Institutions with specimens: SAMC.
Apiocera braunsi
Institutions with specimens: AMGS, BMNH, NMSA, SAMC, SANC, SMNS, TMSA, USNM, ZSMC.
Two museum collections claim to house the holotype of A. braunsi.
The present cybercatalog summarizes taxonomic information on Afrotropical Apioceridae by utilizing freely available digital resources from numerous data repositories. While the initial work to locate information in or upload images, treatments, and publications to data repositories might seem daunting, the long-term effects of using openly accessible digital content through persistent identifiers and linked data far outweighs the time spent. Open-access science, in which taxonomists share data freely and electronically, will on the one hand advance the discipline within the biological sciences and on the other hand make taxonomic hypotheses easily testable through the re-use and re-purpose of previously gathered data with the addition of new data. A taxonomist's dream of having access to all previously published descriptions, images, illustrations, and notes of a particular taxon can become true if the community supports sharing research results in machine-readable form and structured data repositories as exemplified above.
At the same time, this approach is opening up taxonomy to the widest possible community and only this step allows to position taxonomy as a central resource within the life sciences, applied fields of study, and beyond to the public and society at large. We taxonomists have always claimed to fulfill this role, but never understood why it did not happen.
We would like to thank Jeremy Miller and Guido Sautter for discussion. Furthermore, we thank the two peer reviewers and academic editor Daniel Whitmore for providing critical comments that improved the manuscript. Two synthesis meetings in 2011 ("From Taxonomic Literature to Cybertaxonomic Content" organized by J. Miller and T. Dikow) and 2012 ("Asiloidea Flies and Cybertaxonomic Tools" organized by T. Dikow), which took place at the Field Museum of Natural History's (Chicago, IL) Biodiversity Synthesis Center (BioSynC), helped form the background of this contribution.
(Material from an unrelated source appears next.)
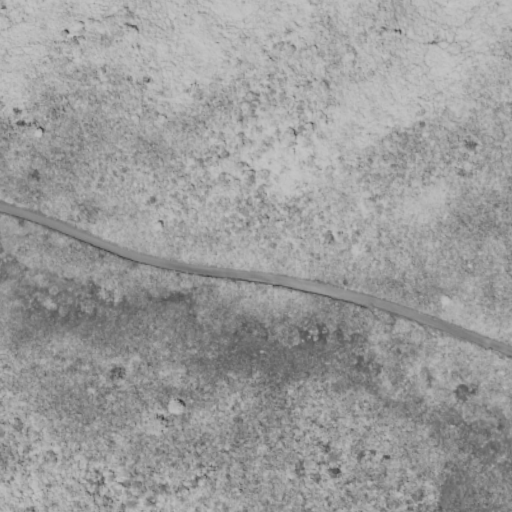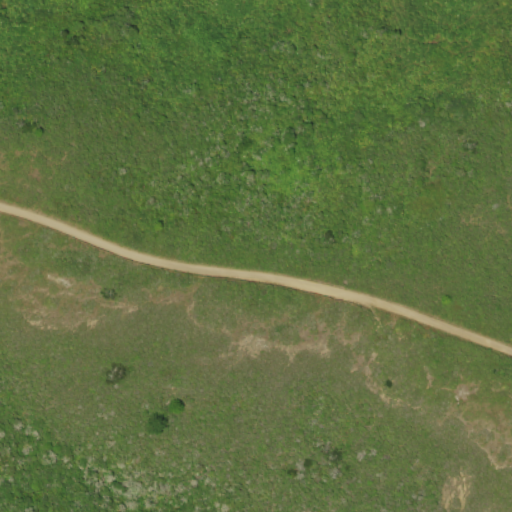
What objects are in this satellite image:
road: (256, 279)
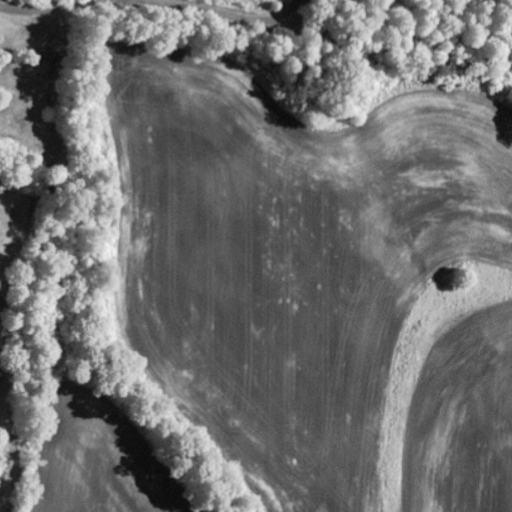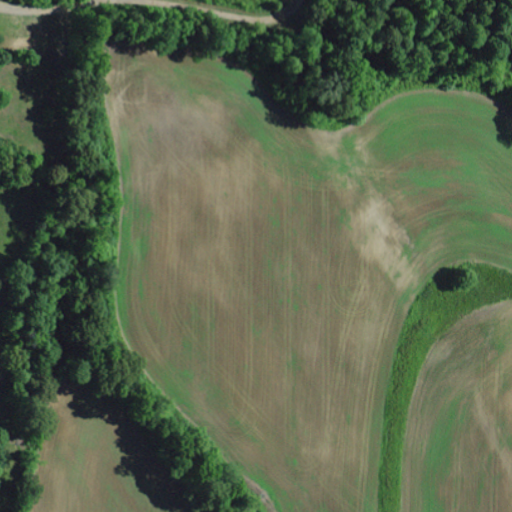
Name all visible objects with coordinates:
road: (9, 238)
These meetings were funded by the Encyclopedia of Life / Biodiversity Synthesis Center and partial funding for the 2012 meeting was also provided by a U.S. National Science Foundation REVSYS Grant (DEB 0919333; PI T. Dikow, Co-PI David Yeates). Any opinions, findings, and conclusions or recommendations expressed in this manuscript are those of the authors and do not necessarily reflect the views of the National Science Foundation. For the realization of this project Plazi and Pensoft were partially supported by the EC-FP7 EU BON project (ENV 30845, Building the European Biodiversity Observation Network).